という、かなり面倒なことになってしまった。


 イーリと一緒に桜の木の精霊に会いに行った。

 今まで放置してごめんなさい、と謝ってから正式に契約しますと宣言した。


 元々サクラとよんでいた精霊は、優しいお母さんのような姿で困った子供の要求をのむように受け入れてくれた、特に怒っている感じでもなかった。


 古い木の精霊でこのあたりの精霊の長老だから、他の精霊たちの取りまとめの係りみたいになっているそうだ。


 わたしのことなどその仕事の一部でしかないようで、がんばってください、と声をかけたら笑っていた。


 次に会いに行った風の精霊は少しすねていた。

 こちらも正式に契約する宣言をしたが、全く相手にされなかったと苦情をいわれたので、本当にすみませんと謝った。


 木の精霊が特別気が長いだけで、普通はこうなって当然らしい。
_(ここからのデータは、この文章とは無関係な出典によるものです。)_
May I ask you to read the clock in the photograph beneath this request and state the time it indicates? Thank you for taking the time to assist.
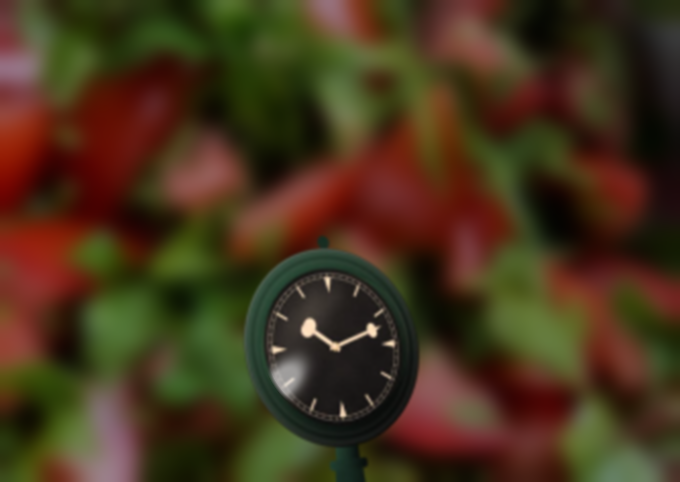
10:12
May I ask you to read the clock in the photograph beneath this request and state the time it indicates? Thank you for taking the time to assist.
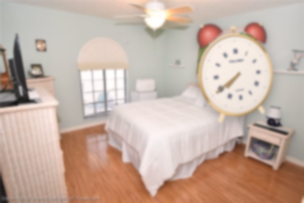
7:40
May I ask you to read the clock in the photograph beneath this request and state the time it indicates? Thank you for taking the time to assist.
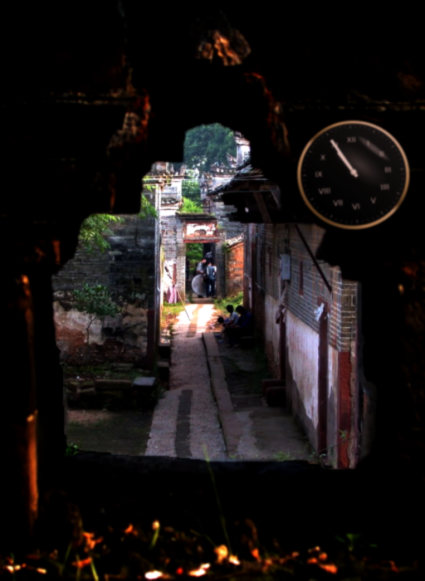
10:55
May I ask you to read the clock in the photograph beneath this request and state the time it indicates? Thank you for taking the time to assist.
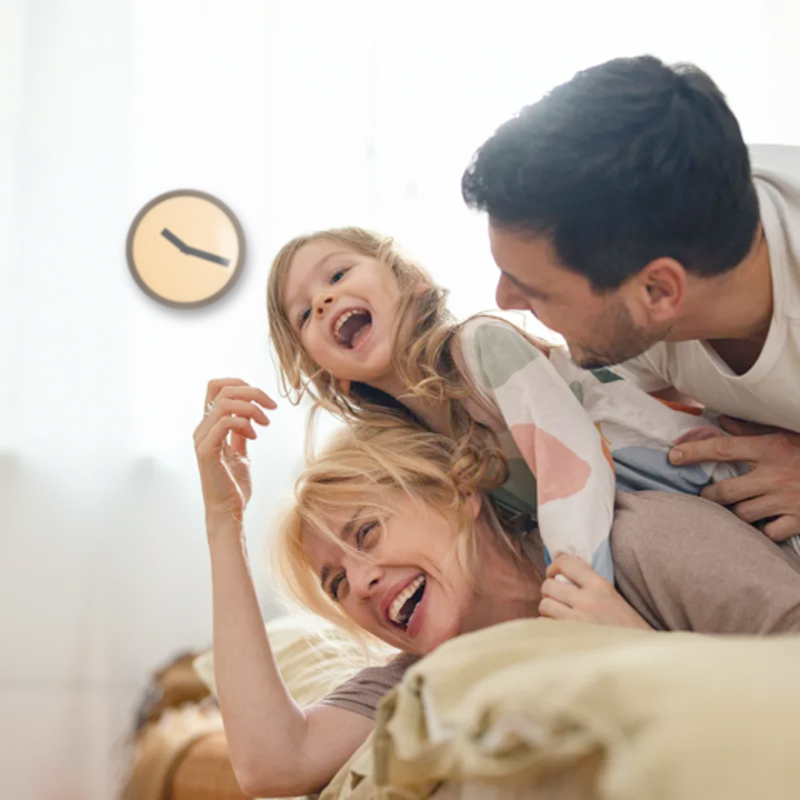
10:18
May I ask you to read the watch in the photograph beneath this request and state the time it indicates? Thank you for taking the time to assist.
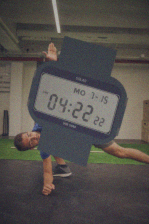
4:22
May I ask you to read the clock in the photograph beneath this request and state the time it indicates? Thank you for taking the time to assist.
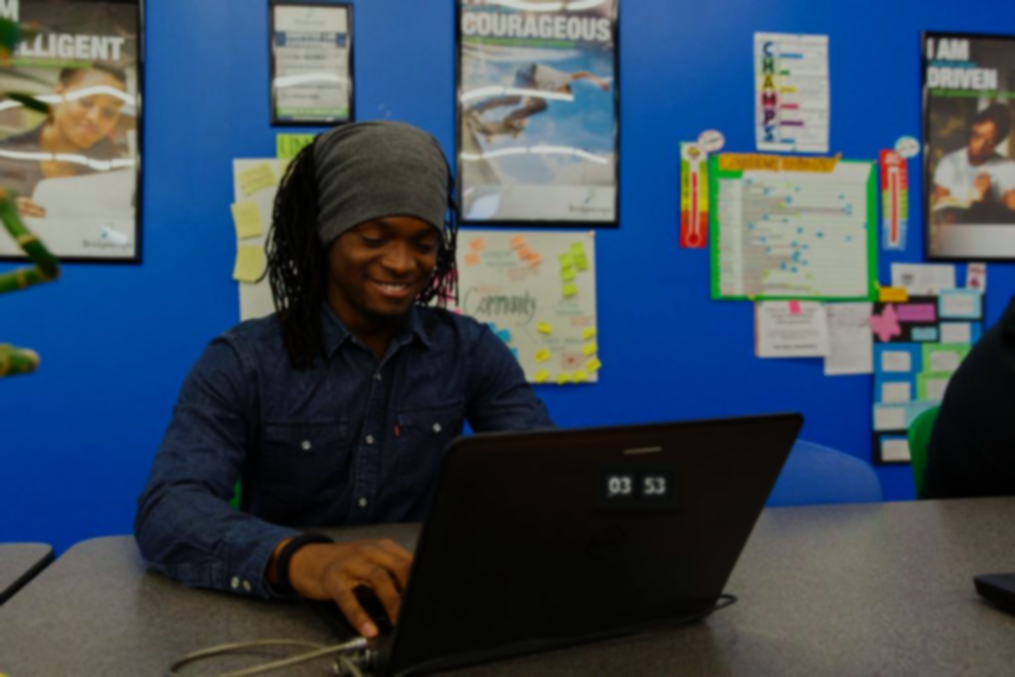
3:53
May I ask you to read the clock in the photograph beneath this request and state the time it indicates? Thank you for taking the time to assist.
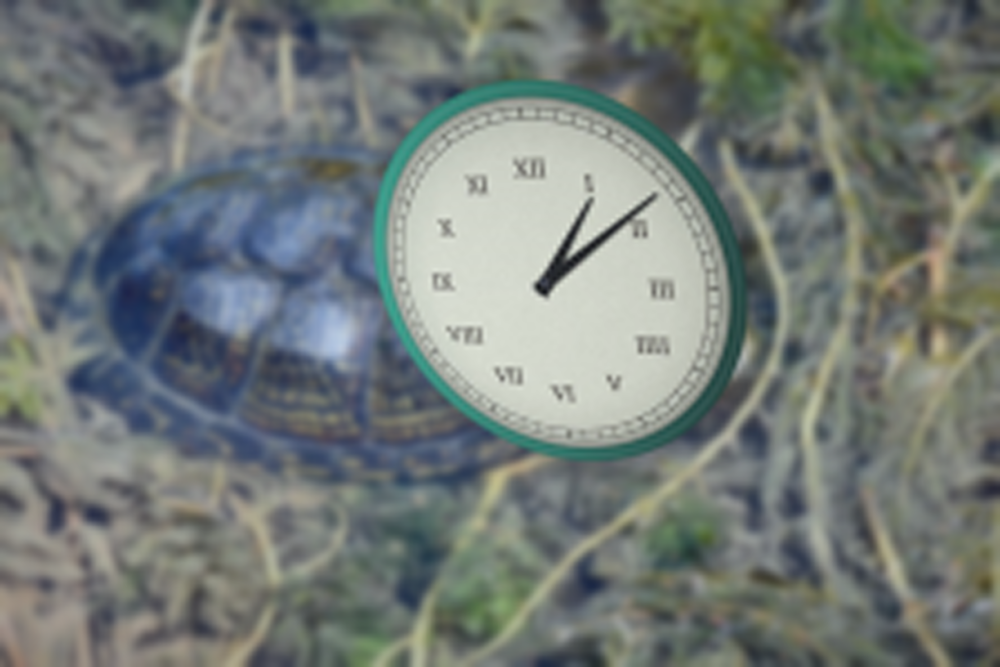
1:09
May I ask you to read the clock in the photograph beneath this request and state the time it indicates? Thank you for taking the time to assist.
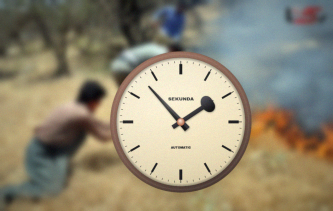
1:53
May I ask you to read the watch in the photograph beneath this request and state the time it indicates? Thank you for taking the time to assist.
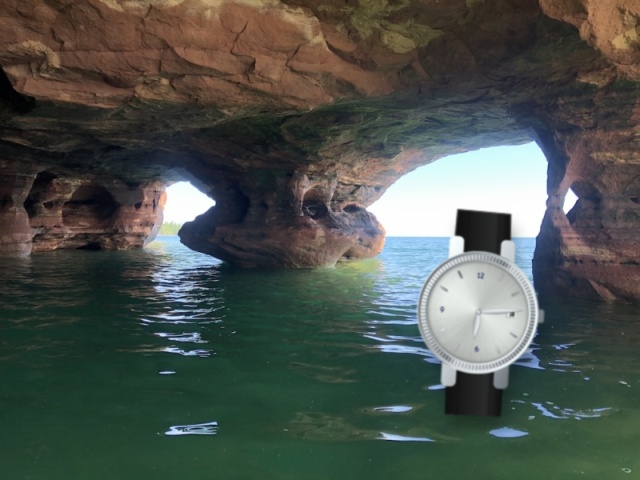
6:14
風を扱うときはいつでもよんでほしい、と念話でいわれた。


 「名前をつけてあげなさい、桜の精霊はサクラとよんでいたけど彼女には名前がない」


 「風の精霊だから…じゃあヴィンティでどうかな」

 うなずいたからいいらしい。

 ヴィンティは、この島の中では後からやって来た若い精霊になるそうだ。


 「私はケントと一緒にいたいから、ケントの部屋に住むわ」

とヴィンティにいわれて、わたしとイーリの顔が引きつった。


 「若い女の子と一緒の部屋なんて無理!お願いだからやめて」


 「ユーリに相談しないと」

 みんなで父さんのところへ行って、相談することにした。 

 イーリとわたしとヴィンティが並んで歩いているのがおもしろいようで、妖精たちがころころと回りながらついてくる。


 家の扉で妖精たちが入らないように防いでいると、父さんの声がする。


 「ケント、勝手に精霊と契約して父さんが怒らないと思うか」

 父さんから凍るような空気が発生していた。

 しばらく小言が続き、うなだれてきいたあとで、ヴィンティが一緒に住みたいというのでどうするか考えた。
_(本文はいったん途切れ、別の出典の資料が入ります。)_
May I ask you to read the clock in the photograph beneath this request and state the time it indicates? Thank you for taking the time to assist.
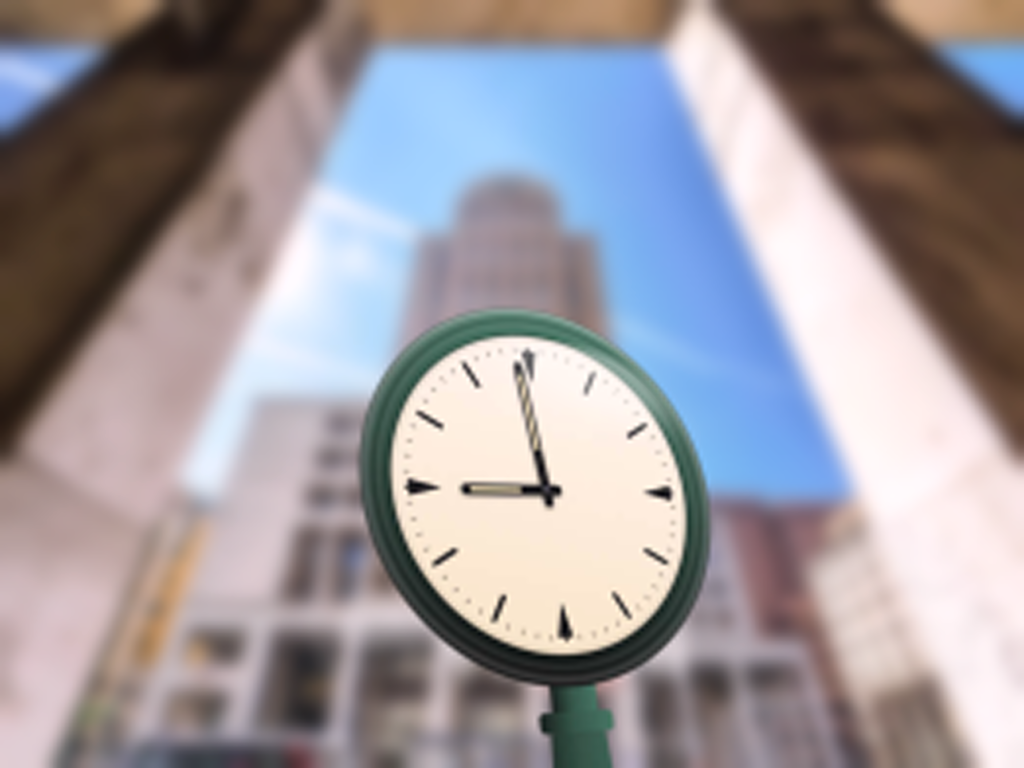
8:59
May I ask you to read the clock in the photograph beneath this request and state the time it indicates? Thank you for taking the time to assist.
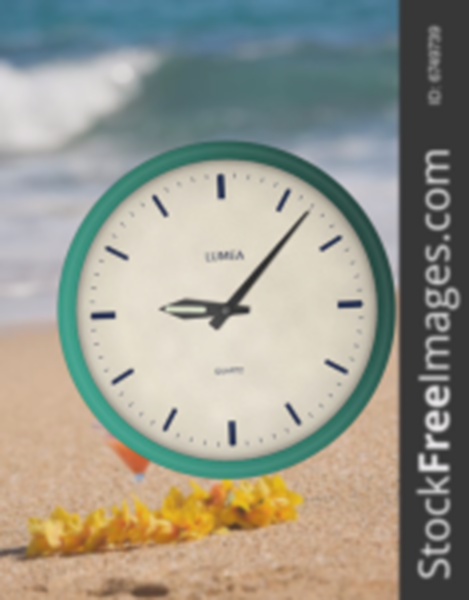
9:07
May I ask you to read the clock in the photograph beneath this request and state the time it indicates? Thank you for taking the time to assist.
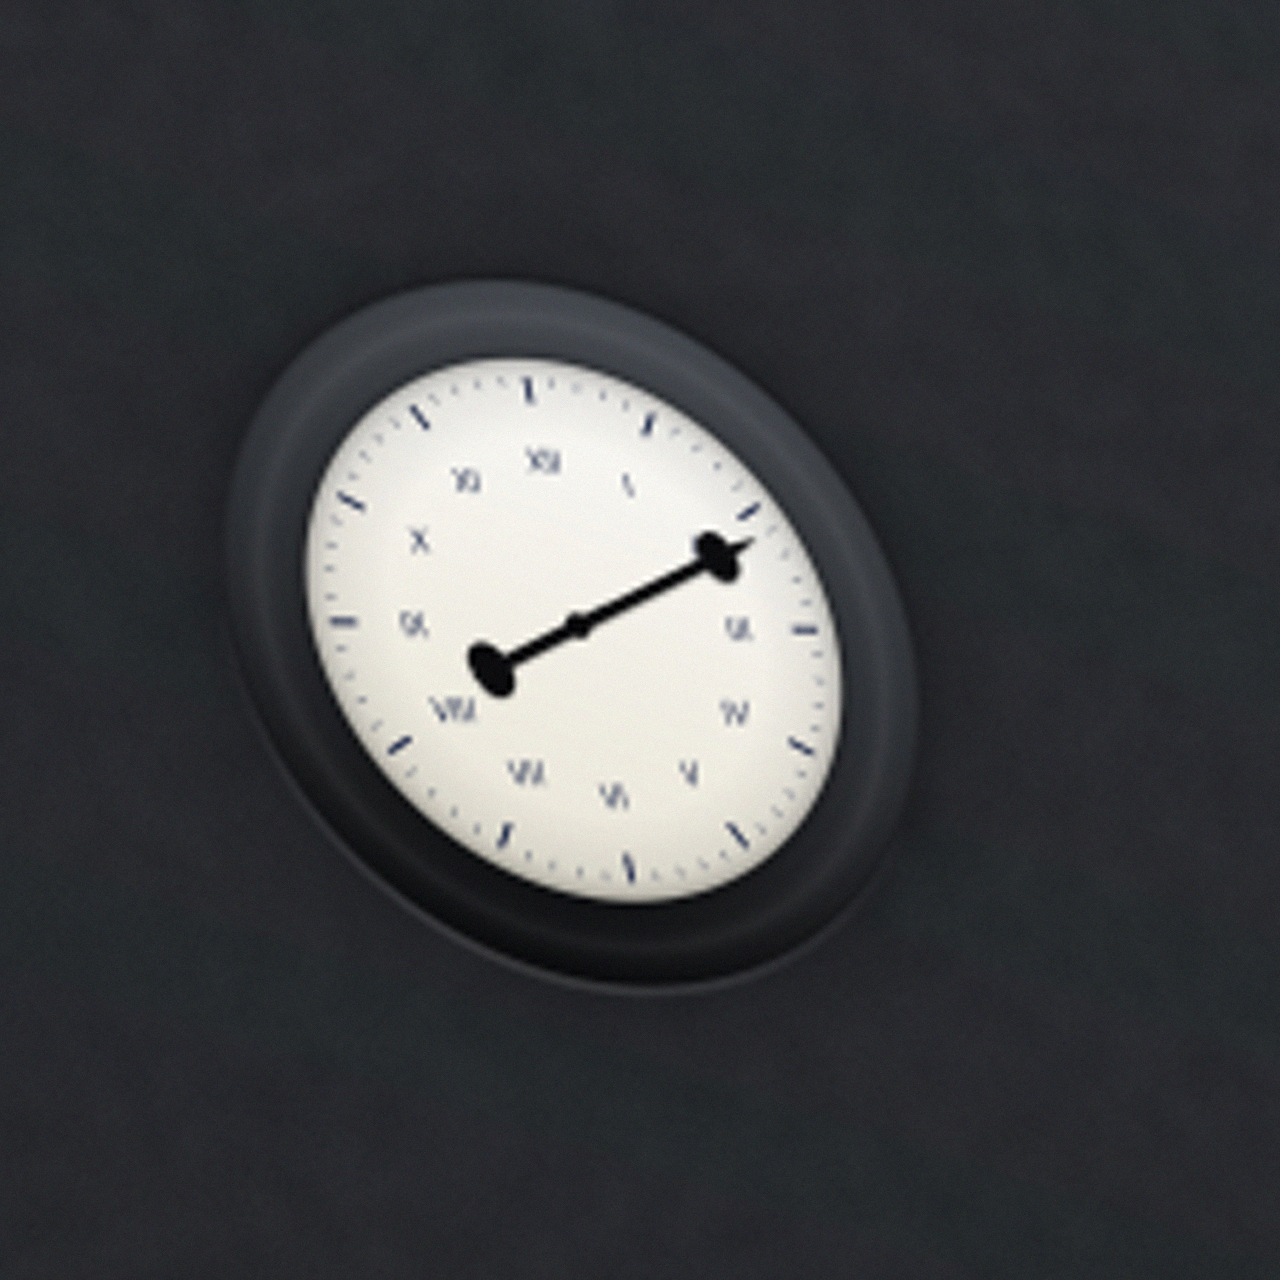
8:11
 やはりわたしと同じ部屋にはできないので、わたしとショーンで一部屋、ヴィンティとエリーで一部屋使うことになった。

 学院にも一緒に行きたがったが、やめてもらった、精霊はどうみても精霊だから連れて歩けない。


 わたしがいないときは、サクラにヴィンティをお願いするというおかしなことになったが、元々この島の精霊や妖精はサクラのいうことをよくきくから問題ないそうだ。

 よかった、サクラさんには感謝している。


 「ケント、女の子にやたらとプレゼントをあげてはいけないよ」

 イーリにまで小言をいわれた。 

 うっかり忘れていたが、テストがあるので長い話をしていられない、まだなにか言いたそうだったけど失礼して、部屋に戻って閉じこもった。


 三日間、とにかく暗記してテストの日になった。

 実技は簡単な傷薬を作るものですぐに終わったが、筆記試験はまあまあかな、結果が出ないとわからない。


 「ケント、どうだった?」


 「エリオットより悪いよ」

 成績のいいエリオットと同じくらいになるようにがんばってきたが、今回はどう考えてもエリオットより勉強していない。
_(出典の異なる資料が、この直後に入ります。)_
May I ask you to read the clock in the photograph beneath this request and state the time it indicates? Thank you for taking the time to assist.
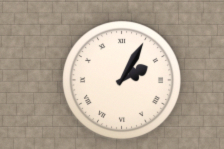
2:05
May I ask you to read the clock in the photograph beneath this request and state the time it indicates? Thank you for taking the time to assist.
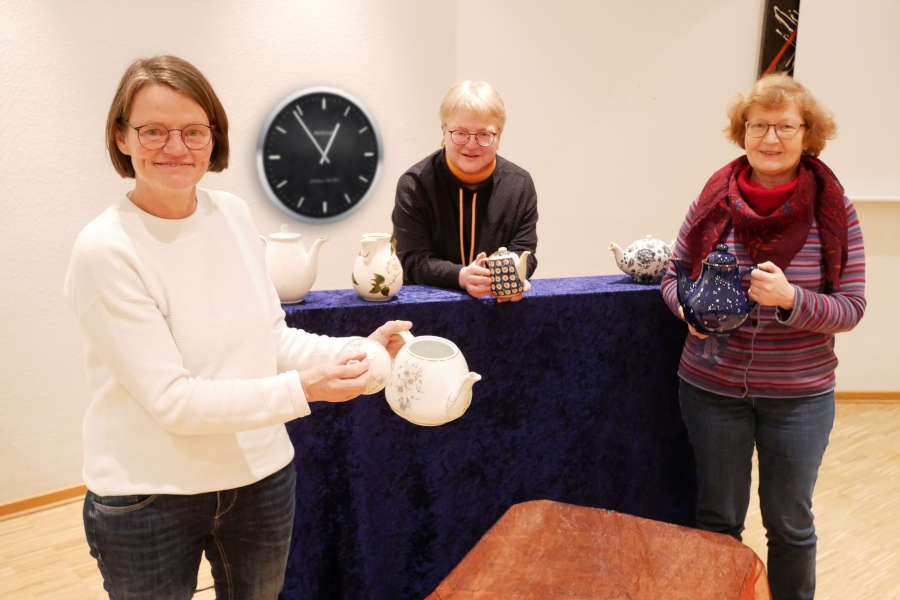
12:54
 一人でいろいろ反省していると、教室内がざわざわしてきた。


 「やった!夏休みだ」


 誰が叫んだ後、わー!とみんなが喜んで声をあげたから、夏休みになるんだったなとぼんやり思った、それどころじゃなかったから実感がない。


 「ケントさんはどちらのパーティーに出席なさいますの?」

 突然誰かにきかれてどういうことかと尋ねたら、貴族の避暑地での事らしい。まわりの人たちの会話がみんな避暑地の話でびっくりしている、このクラスはどうなっているんだろう?


 「いえ、全く予定はありませんよ」

 絶対に行きません、夏は母さんの野菜の収穫があるから、毎年農作業をしている、たくさん収穫して販売しなくちゃ。


 父さんはエリーとショーンを連れて、毎年避暑地のパーティーに行っていたらしい。


 「お兄様、私と一緒にパーティーに行ってほしいです!」

とエリーに茶の間で宣言されてから、初めて知った。


 その時すぐ後ろにいるヴィンティからものすごい圧力がかかっていて、目力が怖かった。


 操られるように、わかった、と返事をしたが全く行く気にならない。